History

United States
- Name: USS Bauxite
- Builder: Barrett and Hilp, Belair Shipyard, San Francisco, California
- Laid down: 9 July 1943
- Launched: 11 October 1943
- In service: 22 June 1944
- Out of service: May 1947
- Stricken: 23 June 1947
- Fate: Sold, May 1947

General characteristics
- Class & type: Trefoil-class cargo barge
- Displacement: 10,960 long tons (11,136 t) full
- Length: 366 ft 4 in (111.66 m)
- Beam: 54 ft 0 in (16.46 m)
- Draft: 33 ft (10 m)
- Propulsion: None
- Speed: Not self-propelled
- Complement: 58 officers and men
- Armament: 1 × 40 mm AA gun; 4 × 20 mm AA guns; 2 × .30 cal. machine guns;

= USS Bauxite =

USS Bauxite (IX-154), a designated an unclassified miscellaneous vessel, was the only ship of the United States Navy to be named for bauxite, a mineral compound of several hydrous aluminum oxides. Her keel was laid down under a Maritime Commission contract (T. B7 D1, MC hull 1326) on 9 July 1943 at San Francisco, California, by Barrett and Hilp, Belair Shipyard. She was launched on 11 October as "Onyx" sponsored by Mrs. E. J. Rapley. Accepted by the Navy on 22 June 1944 as "Bauxite", and placed in service the same day under command of Lt. Aubie R. Robinson USNR.

==Service history==
Assigned to the Service Force, Pacific Fleet, as a floating storage facility for general naval stores and provisions, Bauxite served at advanced naval bases in the Pacific theater, issuing supplies to ships as needed. The concrete barge was one of 13 controlled by Service Squadron 10. She carried over 7,000 different items and served an average of 600 ships a month. With a diesel electric power plant, she was able to generate her own power for refrigeration, cooking, lighting, ventilation, and distilling water. The barges provided much needed storage space afloat and released a number of self-propelled cargo ships to carry supplies to the forward areas.

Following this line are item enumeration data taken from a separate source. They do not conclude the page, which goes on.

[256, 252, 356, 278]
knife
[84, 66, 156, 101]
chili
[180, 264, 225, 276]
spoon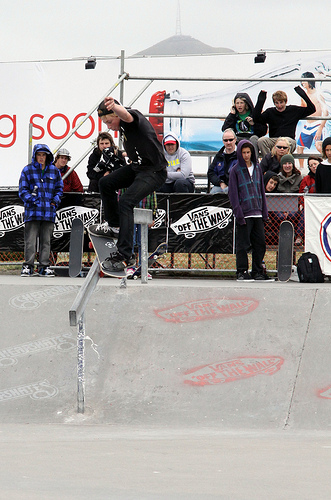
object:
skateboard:
[276, 219, 296, 281]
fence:
[0, 190, 331, 274]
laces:
[94, 219, 108, 233]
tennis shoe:
[87, 222, 118, 238]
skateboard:
[83, 226, 129, 277]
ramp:
[0, 283, 331, 433]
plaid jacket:
[17, 143, 65, 225]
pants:
[98, 164, 168, 260]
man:
[86, 97, 168, 273]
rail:
[67, 256, 99, 328]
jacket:
[227, 137, 268, 224]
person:
[205, 123, 237, 195]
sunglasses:
[222, 137, 235, 142]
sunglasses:
[274, 143, 288, 150]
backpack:
[296, 249, 324, 283]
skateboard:
[67, 219, 84, 279]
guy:
[227, 137, 276, 283]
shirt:
[123, 109, 169, 173]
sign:
[170, 205, 233, 239]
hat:
[96, 97, 131, 117]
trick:
[85, 95, 169, 281]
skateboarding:
[86, 220, 131, 284]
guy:
[17, 143, 65, 279]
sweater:
[163, 133, 194, 183]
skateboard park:
[0, 0, 331, 498]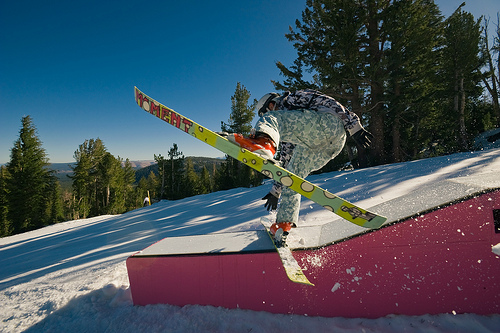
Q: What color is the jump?
A: Pink.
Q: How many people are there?
A: One.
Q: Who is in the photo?
A: A skier.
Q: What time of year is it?
A: Winter.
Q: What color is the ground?
A: White.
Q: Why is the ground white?
A: Snow.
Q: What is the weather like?
A: Cold.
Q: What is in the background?
A: Trees.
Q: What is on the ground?
A: Snow.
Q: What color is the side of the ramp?
A: Pink.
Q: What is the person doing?
A: A stunt on skis.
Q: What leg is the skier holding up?
A: Left.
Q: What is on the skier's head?
A: A helmet.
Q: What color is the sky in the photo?
A: Blue.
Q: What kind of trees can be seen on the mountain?
A: Pine trees.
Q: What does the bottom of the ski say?
A: MOMENT.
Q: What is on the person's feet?
A: Skis.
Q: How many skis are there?
A: Two.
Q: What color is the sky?
A: Blue.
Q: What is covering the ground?
A: Snow.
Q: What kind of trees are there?
A: Evergreen trees.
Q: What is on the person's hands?
A: Gloves.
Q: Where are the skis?
A: On the person's feet.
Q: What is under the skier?
A: A ramp.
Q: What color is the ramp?
A: Pink.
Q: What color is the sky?
A: Blue.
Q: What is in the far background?
A: Mountains.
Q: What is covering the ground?
A: Snow.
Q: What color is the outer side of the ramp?
A: Pink.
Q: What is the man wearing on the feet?
A: Skis.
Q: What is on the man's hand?
A: Glove.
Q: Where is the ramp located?
A: On top of mountain.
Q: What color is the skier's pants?
A: Camouflage.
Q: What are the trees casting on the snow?
A: Shadows.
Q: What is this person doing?
A: Skiing.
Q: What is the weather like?
A: Clear and sunny.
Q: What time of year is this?
A: Winter.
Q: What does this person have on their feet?
A: Skis.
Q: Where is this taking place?
A: Ski ramp.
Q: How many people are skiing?
A: 1.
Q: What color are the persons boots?
A: Red.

Following the war, Bauxite was towed to Shanghai, China, where she continued to serve as a stores barge until authorized for disposal. She was sold at Shanghai to a Chinese purchaser in May 1947, probably Asia Development Corporation, and her name was struck from the Naval Vessel Register on 23 June 1947. Future fate unknown.